New salmon traffic light scheme ‘almost ready’

Norway's fish farmers spent record levels battling sea lice last year said Nofima

NORWAY’S seafood minister, Harald Tom Neskvik, has announced that the country’s long awaited new traffic light scheme for regulating future growth in the aquaculture industry is now well on track and should start to be fully implemented over the next few weeks.

He declared: ‘We have not yet switched on the lights, but we hope to do that before the end of the autumn.

‘We now plan to start measuring and testing everything before we turn everything on,’ the minister told the market leading financial provider TDN Direkt at the DNB Markets seafood conference in Norway.

But he added that the changes would not formally come into effect until next year in order to give the industry time to adjust.

It is more than four years since Oslo first decided that salmon farming should be managed by a colour code system to regulate growth and decide which parts of the country are best suited for fish farming.

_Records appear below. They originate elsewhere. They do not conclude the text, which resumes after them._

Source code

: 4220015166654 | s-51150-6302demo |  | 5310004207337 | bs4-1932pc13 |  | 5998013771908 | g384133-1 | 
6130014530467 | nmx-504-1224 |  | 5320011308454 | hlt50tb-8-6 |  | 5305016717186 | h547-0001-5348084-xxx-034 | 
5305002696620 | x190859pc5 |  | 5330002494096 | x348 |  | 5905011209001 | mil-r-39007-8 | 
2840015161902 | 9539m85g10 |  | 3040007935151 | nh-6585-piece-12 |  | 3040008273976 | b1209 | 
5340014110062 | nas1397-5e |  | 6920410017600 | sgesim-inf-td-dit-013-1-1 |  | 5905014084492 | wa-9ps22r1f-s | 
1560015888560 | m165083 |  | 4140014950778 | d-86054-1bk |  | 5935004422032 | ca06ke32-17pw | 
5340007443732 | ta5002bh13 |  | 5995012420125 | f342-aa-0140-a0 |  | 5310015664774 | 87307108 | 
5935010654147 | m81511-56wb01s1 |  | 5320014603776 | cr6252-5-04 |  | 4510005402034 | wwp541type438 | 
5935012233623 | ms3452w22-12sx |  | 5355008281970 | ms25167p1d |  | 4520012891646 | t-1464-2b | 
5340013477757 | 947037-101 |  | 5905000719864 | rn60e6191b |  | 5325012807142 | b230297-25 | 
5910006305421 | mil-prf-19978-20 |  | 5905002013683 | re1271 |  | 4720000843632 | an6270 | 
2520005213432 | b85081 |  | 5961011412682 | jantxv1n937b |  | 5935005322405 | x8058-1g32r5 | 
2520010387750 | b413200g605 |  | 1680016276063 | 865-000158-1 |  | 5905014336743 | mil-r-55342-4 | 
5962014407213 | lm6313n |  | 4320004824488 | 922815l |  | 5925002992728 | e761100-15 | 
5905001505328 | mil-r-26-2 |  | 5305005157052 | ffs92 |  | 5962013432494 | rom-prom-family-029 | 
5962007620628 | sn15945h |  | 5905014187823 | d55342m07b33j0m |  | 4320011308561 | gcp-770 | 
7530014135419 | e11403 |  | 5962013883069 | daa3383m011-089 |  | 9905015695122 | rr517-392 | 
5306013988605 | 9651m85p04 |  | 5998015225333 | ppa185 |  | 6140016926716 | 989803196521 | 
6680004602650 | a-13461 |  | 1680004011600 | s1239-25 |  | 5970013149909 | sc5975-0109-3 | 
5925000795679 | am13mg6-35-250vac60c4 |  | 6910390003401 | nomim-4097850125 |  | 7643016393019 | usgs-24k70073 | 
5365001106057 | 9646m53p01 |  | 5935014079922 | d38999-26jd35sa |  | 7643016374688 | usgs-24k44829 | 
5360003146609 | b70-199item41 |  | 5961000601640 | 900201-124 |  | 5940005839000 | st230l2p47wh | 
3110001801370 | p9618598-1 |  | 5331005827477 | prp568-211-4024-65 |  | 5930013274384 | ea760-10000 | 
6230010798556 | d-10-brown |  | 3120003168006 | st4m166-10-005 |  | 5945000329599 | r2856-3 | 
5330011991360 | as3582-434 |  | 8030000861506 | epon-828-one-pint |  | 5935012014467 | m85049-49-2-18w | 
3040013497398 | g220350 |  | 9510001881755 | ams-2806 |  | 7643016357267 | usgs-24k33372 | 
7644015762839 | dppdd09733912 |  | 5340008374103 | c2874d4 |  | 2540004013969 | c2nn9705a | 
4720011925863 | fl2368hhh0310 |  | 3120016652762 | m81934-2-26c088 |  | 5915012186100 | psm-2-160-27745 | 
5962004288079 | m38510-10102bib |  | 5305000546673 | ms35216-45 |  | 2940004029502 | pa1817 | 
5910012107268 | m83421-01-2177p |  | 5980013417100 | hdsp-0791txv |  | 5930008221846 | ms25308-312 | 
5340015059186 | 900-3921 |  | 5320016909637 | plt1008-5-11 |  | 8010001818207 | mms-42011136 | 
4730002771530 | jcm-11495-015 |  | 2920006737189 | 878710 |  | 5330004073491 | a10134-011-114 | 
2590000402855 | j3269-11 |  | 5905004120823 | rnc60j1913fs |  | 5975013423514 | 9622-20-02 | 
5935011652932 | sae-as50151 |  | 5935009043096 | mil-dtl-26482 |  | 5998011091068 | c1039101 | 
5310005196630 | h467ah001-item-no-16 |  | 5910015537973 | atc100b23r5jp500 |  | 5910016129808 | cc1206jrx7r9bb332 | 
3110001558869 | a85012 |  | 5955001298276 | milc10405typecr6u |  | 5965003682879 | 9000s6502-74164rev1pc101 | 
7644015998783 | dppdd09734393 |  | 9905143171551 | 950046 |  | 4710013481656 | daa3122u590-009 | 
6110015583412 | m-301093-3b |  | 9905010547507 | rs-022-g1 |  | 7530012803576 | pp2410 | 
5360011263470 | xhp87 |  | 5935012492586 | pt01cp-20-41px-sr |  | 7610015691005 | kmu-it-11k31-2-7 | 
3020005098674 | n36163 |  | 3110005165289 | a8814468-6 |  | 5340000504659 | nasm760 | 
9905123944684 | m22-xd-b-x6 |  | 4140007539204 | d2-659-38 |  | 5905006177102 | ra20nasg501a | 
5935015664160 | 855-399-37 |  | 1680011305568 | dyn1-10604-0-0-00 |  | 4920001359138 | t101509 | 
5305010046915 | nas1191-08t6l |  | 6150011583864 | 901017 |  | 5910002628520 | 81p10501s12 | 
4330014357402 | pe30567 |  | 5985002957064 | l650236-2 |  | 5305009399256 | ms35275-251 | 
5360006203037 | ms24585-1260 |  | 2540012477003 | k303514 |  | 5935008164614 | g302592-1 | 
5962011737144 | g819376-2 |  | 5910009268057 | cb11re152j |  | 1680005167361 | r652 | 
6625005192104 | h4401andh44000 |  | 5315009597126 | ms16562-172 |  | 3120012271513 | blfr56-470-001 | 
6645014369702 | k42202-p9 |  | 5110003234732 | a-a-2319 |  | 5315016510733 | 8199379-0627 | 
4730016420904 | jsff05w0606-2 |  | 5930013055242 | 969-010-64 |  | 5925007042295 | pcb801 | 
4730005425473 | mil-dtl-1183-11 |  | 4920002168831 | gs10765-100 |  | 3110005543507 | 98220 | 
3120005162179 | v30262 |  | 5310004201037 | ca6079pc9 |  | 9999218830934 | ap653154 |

The first part of the scheme was introduced two years ago. Those areas shaded green will be fully open to growth, while yellow or amber dictates that production should be frozen at current levels. Red areas mean that production will either be stopped or cut back.

New licences awarded in the first round gave a potential annual production increase of 7,897 tonnes. Farmers in green zones are given the opportunity to bid for permits at an auction.

The ministry believes that the scheme, which could also include trout farming, should provide companies with a large measure of predictability.

Meanwhile, Nesvik said earlier that the government is determined to spend millions of kroner on a greener marine policy, which will include clearing plastic along the coast and reducing carbon dioxide emissions in both fishing and fish farming.